| Assignment |
Take the lines of the data below from the very first through the line containing "44: (741, 283, 1.87)" and output them exactly, pictures excluded.

★ ★ ★ ★ ★

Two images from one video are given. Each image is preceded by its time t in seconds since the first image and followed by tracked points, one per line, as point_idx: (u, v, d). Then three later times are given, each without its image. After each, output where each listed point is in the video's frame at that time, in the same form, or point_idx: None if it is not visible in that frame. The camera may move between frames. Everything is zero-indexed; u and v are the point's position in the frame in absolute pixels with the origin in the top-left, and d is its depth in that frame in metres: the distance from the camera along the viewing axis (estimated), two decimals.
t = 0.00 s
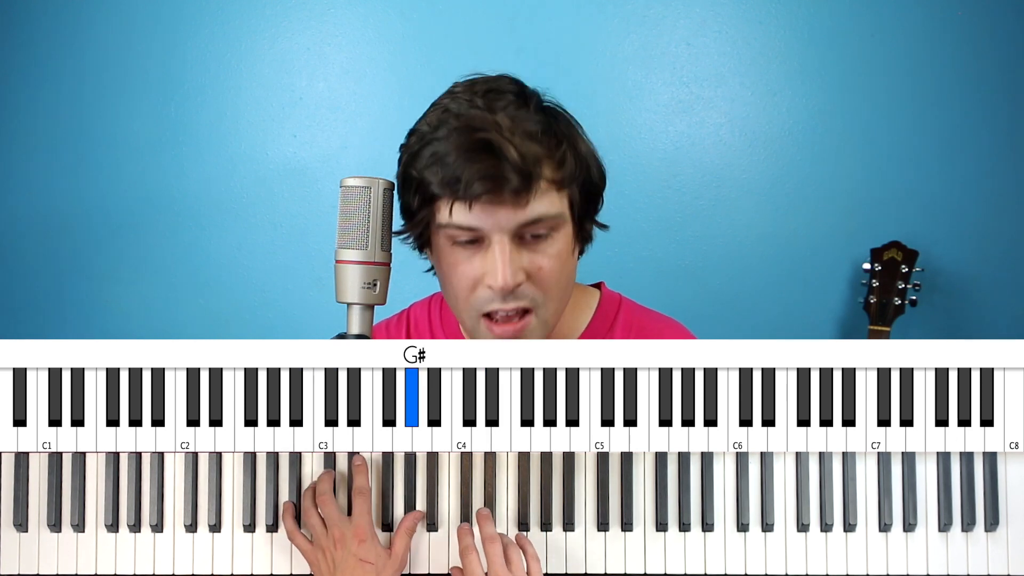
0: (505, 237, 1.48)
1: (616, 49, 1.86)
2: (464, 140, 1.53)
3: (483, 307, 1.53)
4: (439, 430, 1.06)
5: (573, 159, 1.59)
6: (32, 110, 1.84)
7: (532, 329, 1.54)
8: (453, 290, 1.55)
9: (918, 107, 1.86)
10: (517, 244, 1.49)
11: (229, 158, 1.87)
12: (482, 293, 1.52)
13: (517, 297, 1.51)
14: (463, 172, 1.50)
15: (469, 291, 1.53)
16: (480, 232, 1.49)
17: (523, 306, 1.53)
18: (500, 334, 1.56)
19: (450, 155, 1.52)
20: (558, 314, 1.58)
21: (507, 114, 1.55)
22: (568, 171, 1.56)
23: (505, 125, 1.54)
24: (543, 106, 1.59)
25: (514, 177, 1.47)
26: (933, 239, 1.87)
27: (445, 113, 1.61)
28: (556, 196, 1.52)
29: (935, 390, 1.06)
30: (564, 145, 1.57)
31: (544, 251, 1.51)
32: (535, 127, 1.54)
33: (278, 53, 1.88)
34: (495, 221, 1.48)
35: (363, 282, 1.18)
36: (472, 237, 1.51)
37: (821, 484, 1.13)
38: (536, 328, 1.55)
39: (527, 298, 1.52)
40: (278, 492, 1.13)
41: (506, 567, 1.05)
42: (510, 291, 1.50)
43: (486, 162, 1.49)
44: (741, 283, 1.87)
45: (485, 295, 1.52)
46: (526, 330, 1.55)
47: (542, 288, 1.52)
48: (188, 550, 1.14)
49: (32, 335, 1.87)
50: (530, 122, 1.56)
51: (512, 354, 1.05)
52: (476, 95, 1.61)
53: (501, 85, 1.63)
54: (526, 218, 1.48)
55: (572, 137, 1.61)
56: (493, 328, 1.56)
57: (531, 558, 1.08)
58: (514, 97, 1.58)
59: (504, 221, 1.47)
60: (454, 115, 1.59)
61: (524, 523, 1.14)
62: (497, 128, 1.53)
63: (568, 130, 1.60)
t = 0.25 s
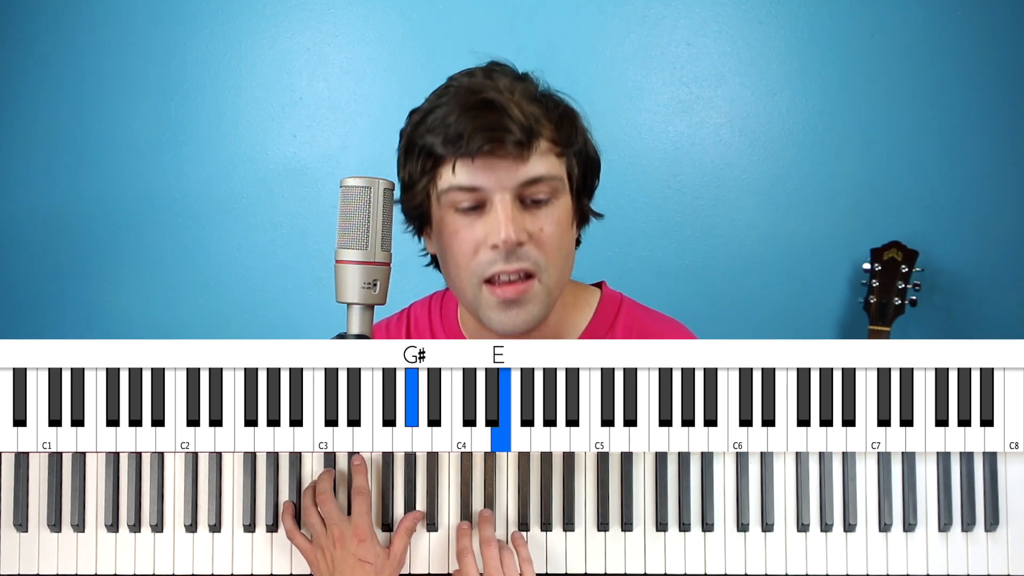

★ ★ ★ ★ ★

| Solution |
Two images from one video are given. Each image is preceded by its time t in seconds since the first image and followed by tracked points, one per line, as point_idx: (u, v, d). Then three later times are given, each without its image. After each, output where each listed point is in the video's frame at that time, in the same form, or point_idx: None if it is not visible in that frame. The camera may move between frames. Everything is zero-indexed; u and v are the point's position in the frame in absolute pixels with the origin in the top-left, and d is its depth in that frame in metres: the distance from the camera along the viewing axis (estimated), two decimals.
t = 0.00 s
0: (505, 237, 1.48)
1: (616, 49, 1.86)
2: (464, 140, 1.53)
3: (483, 307, 1.53)
4: (439, 430, 1.06)
5: (573, 159, 1.59)
6: (32, 110, 1.84)
7: (532, 329, 1.54)
8: (453, 290, 1.55)
9: (918, 107, 1.86)
10: (517, 244, 1.49)
11: (229, 158, 1.87)
12: (482, 293, 1.52)
13: (517, 297, 1.51)
14: (463, 172, 1.50)
15: (469, 291, 1.53)
16: (480, 232, 1.49)
17: (523, 306, 1.53)
18: (500, 334, 1.56)
19: (450, 155, 1.52)
20: (558, 314, 1.58)
21: (507, 114, 1.55)
22: (568, 171, 1.56)
23: (505, 125, 1.54)
24: (543, 106, 1.59)
25: (514, 177, 1.47)
26: (933, 239, 1.87)
27: (445, 113, 1.61)
28: (556, 196, 1.52)
29: (935, 390, 1.06)
30: (564, 145, 1.57)
31: (544, 251, 1.51)
32: (535, 127, 1.54)
33: (278, 53, 1.88)
34: (495, 221, 1.48)
35: (363, 282, 1.18)
36: (472, 237, 1.51)
37: (821, 484, 1.13)
38: (536, 328, 1.55)
39: (527, 298, 1.52)
40: (278, 492, 1.13)
41: (506, 567, 1.05)
42: (510, 291, 1.50)
43: (486, 162, 1.49)
44: (741, 283, 1.87)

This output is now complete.